Imagine for a moment that you are in a pub with a group of people who know each other well. People who have been interacting with each other for a very long time. Imagine one of them makes a reference to some event that they shared, but that you did not. Will that be comprehensible to you? Will it not? The difference is the context. If they say “Remember the night when Toby got so drunk he tried to go home with Mira?” and you know both Toby and Mira and why they would be a poor sexual match—close consanguinity, for example—you will be in a position to understand the scenario despite not having shared the experience. If you do not, you still have enough shared context of what it is to be in a pub, what it is to be drunk, and what sorts of things inspire hilarity in one’s friends after the fact to understand that the pairing was somehow inappropriate.

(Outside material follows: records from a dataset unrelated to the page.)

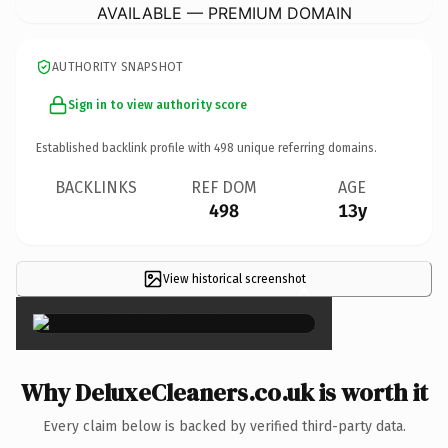
AVAILABLE — PREMIUM DOMAIN
AUTHORITY SNAPSHOT
Sign in to view authority score
Established backlink profile with
498
unique referring domains.
BACKLINKS
REF DOM
AGE
498
13y
View historical screenshot
×
Why DeluxeCleaners.co.uk is worth it
Every claim below is backed by verified third-party data.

But what if the reference were smaller? Less complete? Imagine that the night Toby asked Mira home with him, it was because he’d underestimated the power of a new drink. Call it Ambler’s Ale. Your friends might say, “Remember the night Toby drank Ambler’s?” Now you are more at a loss. Your context is less useful. You might guess that Toby overindulged, but the details beyond that, shared though they are by the group, are lost to you. Or you might think he’d disliked the drink in some way that caused him distress and the others amusement. Or that it had been someone else’s drink, picked up and consumed in error. Or any of a thousand other possibilities. Without more information, there is no way to choose one interpretation over another. Now imagine they only said “Tony and the Ambler’s.” Or just “The Ambler’s night.”

The meaning of all these references is identical to those who carry the context with them, but for the naïve listener, hope of understanding retreats quickly.

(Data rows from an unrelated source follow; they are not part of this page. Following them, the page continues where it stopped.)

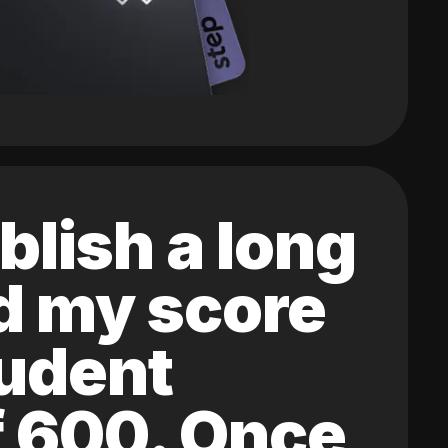
blish a long
ed my score
tudent
of 600. Once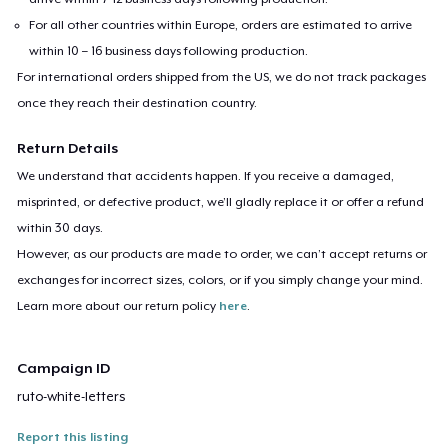
For all other countries within Europe, orders are estimated to arrive
within 10 – 16 business days following production.
For international orders shipped from the US, we do not track packages
once they reach their destination country.
Return Details
We understand that accidents happen. If you receive a damaged,
misprinted, or defective product, we’ll gladly replace it or offer a refund
within 30 days.
However, as our products are made to order, we can’t accept returns or
exchanges for incorrect sizes, colors, or if you simply change your mind.
Learn more about our return policy
here
.
Campaign ID
ruto-white-letters
Report this listing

In this metaphor, the Carrath stonemakers are the friends, and the artifacts are the references to Toby’s indiscretion. And we are—or specifically I am—the new girl in the pub, trying to make sense of what’s going on around her.

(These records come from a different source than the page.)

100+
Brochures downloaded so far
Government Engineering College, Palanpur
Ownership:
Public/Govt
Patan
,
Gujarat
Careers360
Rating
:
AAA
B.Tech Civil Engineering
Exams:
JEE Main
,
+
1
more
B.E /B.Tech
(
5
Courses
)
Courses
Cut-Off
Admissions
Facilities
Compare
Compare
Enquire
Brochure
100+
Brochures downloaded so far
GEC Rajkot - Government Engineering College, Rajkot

My example sounds light-hearted, I know, but I chose it carefully. Because I believe the great majority of you listening to me know have had an experience like that. A moment of feeling excluded by those around you. Of knowing that there is something there that you are outside of. It is distressing—even painful—to know that there is an answer to your question, but that you cannot access it.